▸ **Material for this task**

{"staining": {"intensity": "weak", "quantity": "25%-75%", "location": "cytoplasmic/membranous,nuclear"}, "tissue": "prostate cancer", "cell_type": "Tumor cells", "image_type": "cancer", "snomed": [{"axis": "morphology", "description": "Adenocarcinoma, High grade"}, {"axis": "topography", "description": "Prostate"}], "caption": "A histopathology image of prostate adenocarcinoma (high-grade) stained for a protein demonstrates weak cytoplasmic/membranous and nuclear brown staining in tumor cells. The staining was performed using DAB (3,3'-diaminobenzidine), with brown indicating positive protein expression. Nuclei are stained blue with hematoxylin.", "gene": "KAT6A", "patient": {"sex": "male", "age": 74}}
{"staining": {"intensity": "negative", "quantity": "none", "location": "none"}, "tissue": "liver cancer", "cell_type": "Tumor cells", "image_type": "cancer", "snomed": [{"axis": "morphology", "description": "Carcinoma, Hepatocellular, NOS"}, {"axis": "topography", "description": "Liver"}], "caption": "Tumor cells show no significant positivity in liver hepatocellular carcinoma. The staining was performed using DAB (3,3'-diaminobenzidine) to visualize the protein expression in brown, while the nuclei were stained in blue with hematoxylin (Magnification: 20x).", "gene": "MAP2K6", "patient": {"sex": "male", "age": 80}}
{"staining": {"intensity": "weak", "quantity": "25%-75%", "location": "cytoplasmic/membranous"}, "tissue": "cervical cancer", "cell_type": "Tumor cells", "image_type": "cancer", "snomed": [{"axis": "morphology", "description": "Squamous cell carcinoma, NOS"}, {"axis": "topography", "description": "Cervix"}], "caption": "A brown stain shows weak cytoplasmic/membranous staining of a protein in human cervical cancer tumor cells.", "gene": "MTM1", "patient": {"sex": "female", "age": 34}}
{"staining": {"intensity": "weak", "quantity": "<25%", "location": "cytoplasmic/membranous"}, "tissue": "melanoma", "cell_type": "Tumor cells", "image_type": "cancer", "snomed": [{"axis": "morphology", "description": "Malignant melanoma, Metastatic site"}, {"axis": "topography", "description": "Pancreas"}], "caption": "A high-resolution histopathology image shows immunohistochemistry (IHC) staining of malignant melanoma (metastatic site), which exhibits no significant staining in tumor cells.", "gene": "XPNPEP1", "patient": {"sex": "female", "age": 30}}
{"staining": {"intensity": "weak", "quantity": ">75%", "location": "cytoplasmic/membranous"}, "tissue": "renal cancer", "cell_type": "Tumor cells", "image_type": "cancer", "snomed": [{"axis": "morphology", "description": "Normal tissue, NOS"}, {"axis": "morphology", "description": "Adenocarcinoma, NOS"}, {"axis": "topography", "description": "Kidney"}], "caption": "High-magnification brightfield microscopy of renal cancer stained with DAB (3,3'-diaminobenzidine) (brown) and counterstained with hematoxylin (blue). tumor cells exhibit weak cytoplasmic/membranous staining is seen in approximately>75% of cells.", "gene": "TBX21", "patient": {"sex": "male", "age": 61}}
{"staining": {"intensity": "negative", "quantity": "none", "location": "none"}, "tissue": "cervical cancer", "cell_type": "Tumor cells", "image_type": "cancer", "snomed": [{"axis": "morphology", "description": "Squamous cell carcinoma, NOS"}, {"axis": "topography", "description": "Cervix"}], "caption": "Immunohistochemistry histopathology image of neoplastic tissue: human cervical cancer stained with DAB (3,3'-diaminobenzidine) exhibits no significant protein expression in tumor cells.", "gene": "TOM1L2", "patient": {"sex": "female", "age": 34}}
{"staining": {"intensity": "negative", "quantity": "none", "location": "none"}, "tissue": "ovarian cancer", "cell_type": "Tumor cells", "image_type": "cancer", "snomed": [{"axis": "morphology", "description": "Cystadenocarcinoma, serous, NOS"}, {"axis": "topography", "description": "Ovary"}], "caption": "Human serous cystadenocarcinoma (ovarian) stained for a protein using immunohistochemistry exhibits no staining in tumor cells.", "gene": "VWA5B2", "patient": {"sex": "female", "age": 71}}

▸ **Assigned task**
Transcribe all the entries, keeping each one exactly as it is.

▸ **Reply**
{"staining": {"intensity": "weak", "quantity": "25%-75%", "location": "cytoplasmic/membranous,nuclear"}, "tissue": "prostate cancer", "cell_type": "Tumor cells", "image_type": "cancer", "snomed": [{"axis": "morphology", "description": "Adenocarcinoma, High grade"}, {"axis": "topography", "description": "Prostate"}], "caption": "A histopathology image of prostate adenocarcinoma (high-grade) stained for a protein demonstrates weak cytoplasmic/membranous and nuclear brown staining in tumor cells. The staining was performed using DAB (3,3'-diaminobenzidine), with brown indicating positive protein expression. Nuclei are stained blue with hematoxylin.", "gene": "KAT6A", "patient": {"sex": "male", "age": 74}}
{"staining": {"intensity": "negative", "quantity": "none", "location": "none"}, "tissue": "liver cancer", "cell_type": "Tumor cells", "image_type": "cancer", "snomed": [{"axis": "morphology", "description": "Carcinoma, Hepatocellular, NOS"}, {"axis": "topography", "description": "Liver"}], "caption": "Tumor cells show no significant positivity in liver hepatocellular carcinoma. The staining was performed using DAB (3,3'-diaminobenzidine) to visualize the protein expression in brown, while the nuclei were stained in blue with hematoxylin (Magnification: 20x).", "gene": "MAP2K6", "patient": {"sex": "male", "age": 80}}
{"staining": {"intensity": "weak", "quantity": "25%-75%", "location": "cytoplasmic/membranous"}, "tissue": "cervical cancer", "cell_type": "Tumor cells", "image_type": "cancer", "snomed": [{"axis": "morphology", "description": "Squamous cell carcinoma, NOS"}, {"axis": "topography", "description": "Cervix"}], "caption": "A brown stain shows weak cytoplasmic/membranous staining of a protein in human cervical cancer tumor cells.", "gene": "MTM1", "patient": {"sex": "female", "age": 34}}
{"staining": {"intensity": "weak", "quantity": "<25%", "location": "cytoplasmic/membranous"}, "tissue": "melanoma", "cell_type": "Tumor cells", "image_type": "cancer", "snomed": [{"axis": "morphology", "description": "Malignant melanoma, Metastatic site"}, {"axis": "topography", "description": "Pancreas"}], "caption": "A high-resolution histopathology image shows immunohistochemistry (IHC) staining of malignant melanoma (metastatic site), which exhibits no significant staining in tumor cells.", "gene": "XPNPEP1", "patient": {"sex": "female", "age": 30}}
{"staining": {"intensity": "weak", "quantity": ">75%", "location": "cytoplasmic/membranous"}, "tissue": "renal cancer", "cell_type": "Tumor cells", "image_type": "cancer", "snomed": [{"axis": "morphology", "description": "Normal tissue, NOS"}, {"axis": "morphology", "description": "Adenocarcinoma, NOS"}, {"axis": "topography", "description": "Kidney"}], "caption": "High-magnification brightfield microscopy of renal cancer stained with DAB (3,3'-diaminobenzidine) (brown) and counterstained with hematoxylin (blue). tumor cells exhibit weak cytoplasmic/membranous staining is seen in approximately>75% of cells.", "gene": "TBX21", "patient": {"sex": "male", "age": 61}}
{"staining": {"intensity": "negative", "quantity": "none", "location": "none"}, "tissue": "cervical cancer", "cell_type": "Tumor cells", "image_type": "cancer", "snomed": [{"axis": "morphology", "description": "Squamous cell carcinoma, NOS"}, {"axis": "topography", "description": "Cervix"}], "caption": "Immunohistochemistry histopathology image of neoplastic tissue: human cervical cancer stained with DAB (3,3'-diaminobenzidine) exhibits no significant protein expression in tumor cells.", "gene": "TOM1L2", "patient": {"sex": "female", "age": 34}}
{"staining": {"intensity": "negative", "quantity": "none", "location": "none"}, "tissue": "ovarian cancer", "cell_type": "Tumor cells", "image_type": "cancer", "snomed": [{"axis": "morphology", "description": "Cystadenocarcinoma, serous, NOS"}, {"axis": "topography", "description": "Ovary"}], "caption": "Human serous cystadenocarcinoma (ovarian) stained for a protein using immunohistochemistry exhibits no staining in tumor cells.", "gene": "VWA5B2", "patient": {"sex": "female", "age": 71}}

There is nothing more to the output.